### DOCUMENT TEXT
Experimental drugs rushed to trial as Ebola effort ramps up
Health authorities and medical researchers have rushed experimental drugs and therapies to trial in west African countries ravaged by the Ebola virus as international efforts to contain the world’s worst-ever outbreak intensify.
In an unprecedented transnational initiative, research institutes, public health agencies, health departments and humanitarian organisations have collaborated to fast-track clinical trials of three different Ebola therapies at west African treatment centres operated by medical charity Medecins Sans Frontieres.
The urgency of the effort has been underlined by confirmation the deadly disease has spread to Mali, where at least five people – including two health workers – have died, in a setback for hopes the outbreak was losing momentum.
In its most recent update on the epidemic, the World Health Organisation said the rate of new infections in Guinea and Liberia had levelled off, though transmission remained intense in key districts in both countries.
The outlook is much less promising in Sierra Leone, where the virus is yet to show signs of slowing, and the WHO reported that across the eight countries where the disease has occurred, 5420 people have died so far and there have been 15,145 confirmed, probable or suspected cases.
The outbreak has taken a particularly heavy toll of health workers – a total of 584 were known to have been infected with the virus as at 16 November, 329 of whom have died.
The magnitude of the crisis was recognised by the leaders of the world’s 20 largest economies who gathered in Brisbane earlier this month.
In a joint statement, the G20 leaders declared they were “deeply concerned” about the outbreak, urged governments to commit more money and resources – particularly trained medical teams and equipment – to combat it and called on researchers, regulators and drug companies to intensify their efforts to develop safe, effective and affordable diagnostic tools, treatments and vaccines.
######
### EXERCISE DATA
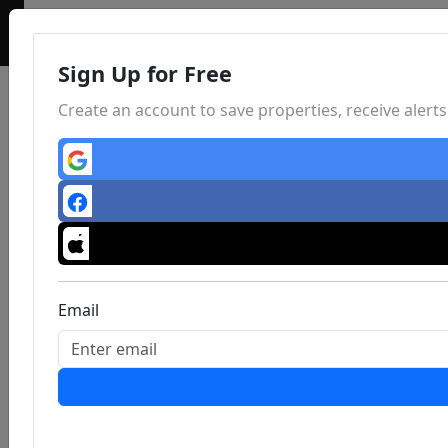
Sign Up for Free
Create an account to save properties, receive aler
Email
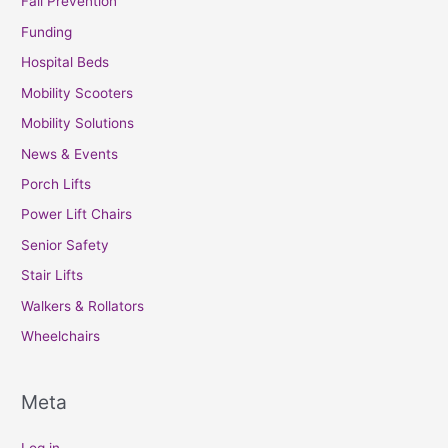
Fall Prevention
Funding
Hospital Beds
Mobility Scooters
Mobility Solutions
News & Events
Porch Lifts
Power Lift Chairs
Senior Safety
Stair Lifts
Walkers & Rollators
Wheelchairs
Meta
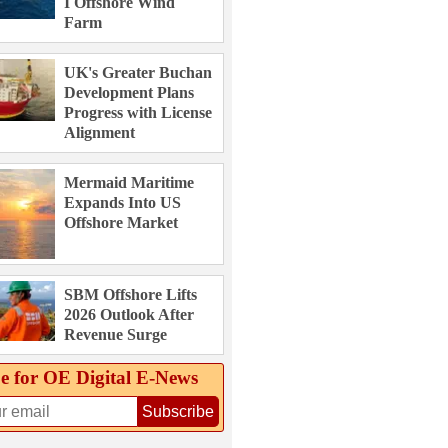
I Offshore Wind
Farm
UK's Greater Buchan
Development Plans
Progress with License
Alignment
Mermaid Maritime
Expands Into US
Offshore Market
SBM Offshore Lifts
2026 Outlook After
Revenue Surge
e for OE Digital E‑News
Subscribe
######
## WHAT THIS EXERCISE ASKS
a - According to the Ebola article, how many health workers infected with the virus had died as at 16 November?
b - Continue the Ebola article from its final sentence.

## ANSWER SET
a - 329

b -
After weeks of resisting calls from the AMA and others to support the deployment of health workers in west Africa, the Abbott Government earlier this month announced it had engaged private provider Aspen Medical to staff and operate a 100-bed British-built treatment centre in Sierra Leone.
But its tardy response has failed to impress some, including the US Government.
President Barack Obama has pressed governments around the world, including Australia, to do more,
US National Security Adviser Susan Rice said that, “we look to Australia and other partners…to fulfil the commitments they’ve made and do more, quite frankly”.
Ms Rice said the international efforts still fell well short of what was needed to help bring the outbreak under control, and added that US Government would “continue to look to capable partners like Australia to do their part”.
AMA President Associate Professor Brian Owler said that the Association had for some time stressed that the key to controlling the Ebola outbreak was to tackle it at its source in west Africa.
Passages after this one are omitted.